Además, no todas las personas usan las redes con los mismos fines. El estudio mencionado señala que el contacto social, el entretenimiento y la mensajería instantánea son las actividades predominantes. La búsqueda de información política es minoritaria. Así que confiar en que una ciudadanía, por sí sola, buscará de manera activa las propuestas y trayectorias de quienes aspiran a ocupar una magistratura, puede resultar una apuesta frágil. A eso se suma que los algoritmos no suelen jugar a la imparcialidad: muestran lo que es popular, lo que genera interacción, lo que polariza. ¿Cómo competirá una candidatura seria, sin recursos para promocionarse, con el contenido viral y trivial que domina la red?
Hay, además, un dilema de fondo. La norma prohíbe la contratación de propaganda o la promoción de publicaciones en redes, pero permite que los candidatos usen sus redes sociales personales. ¿Y si uno de ellos ya tiene cientos de miles de seguidores? ¿Y si otro apenas está creando su perfil?. Las habilidades comunicativas, el carisma digital, la capacidad de producción audiovisual (fiscalizable o no) y la red de contactos se convierten en factores determinantes. En vez de meritocracia jurídica, podríamos terminar eligiendo al mejor influencer con toga.

[Fragmentos de datos]

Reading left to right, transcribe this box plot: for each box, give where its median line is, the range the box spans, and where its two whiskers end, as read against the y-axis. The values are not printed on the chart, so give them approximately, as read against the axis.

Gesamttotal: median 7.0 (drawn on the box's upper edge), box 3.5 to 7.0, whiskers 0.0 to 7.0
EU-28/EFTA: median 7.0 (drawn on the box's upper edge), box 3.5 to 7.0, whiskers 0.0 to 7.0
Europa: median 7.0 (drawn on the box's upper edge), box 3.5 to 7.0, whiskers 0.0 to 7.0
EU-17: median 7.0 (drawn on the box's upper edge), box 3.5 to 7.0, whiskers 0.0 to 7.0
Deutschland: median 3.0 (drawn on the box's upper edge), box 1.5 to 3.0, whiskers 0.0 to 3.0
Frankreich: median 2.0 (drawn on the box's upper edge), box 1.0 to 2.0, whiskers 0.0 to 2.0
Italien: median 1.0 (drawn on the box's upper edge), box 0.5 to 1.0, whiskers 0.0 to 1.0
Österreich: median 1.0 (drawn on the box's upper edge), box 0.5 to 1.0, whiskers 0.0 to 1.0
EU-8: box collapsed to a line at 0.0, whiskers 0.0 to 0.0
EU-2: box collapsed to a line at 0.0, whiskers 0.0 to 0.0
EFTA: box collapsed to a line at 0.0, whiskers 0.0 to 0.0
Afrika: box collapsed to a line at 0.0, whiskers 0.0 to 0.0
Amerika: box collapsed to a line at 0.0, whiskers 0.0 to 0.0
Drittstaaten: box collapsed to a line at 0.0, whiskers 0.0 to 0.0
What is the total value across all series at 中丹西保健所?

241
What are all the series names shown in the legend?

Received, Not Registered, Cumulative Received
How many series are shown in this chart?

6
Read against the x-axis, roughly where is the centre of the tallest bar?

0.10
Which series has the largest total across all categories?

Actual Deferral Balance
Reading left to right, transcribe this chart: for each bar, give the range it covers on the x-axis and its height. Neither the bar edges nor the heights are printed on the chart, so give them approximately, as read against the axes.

*Consigna*: Según el texto sobre las candidaturas a la magistratura en redes sociales, ¿qué actividades predominan en las redes de acuerdo con el estudio mencionado? Las líneas no intervienen en esta actividad.

*Espacio de respuesta*: El contacto social, el entretenimiento y la mensajería instantánea.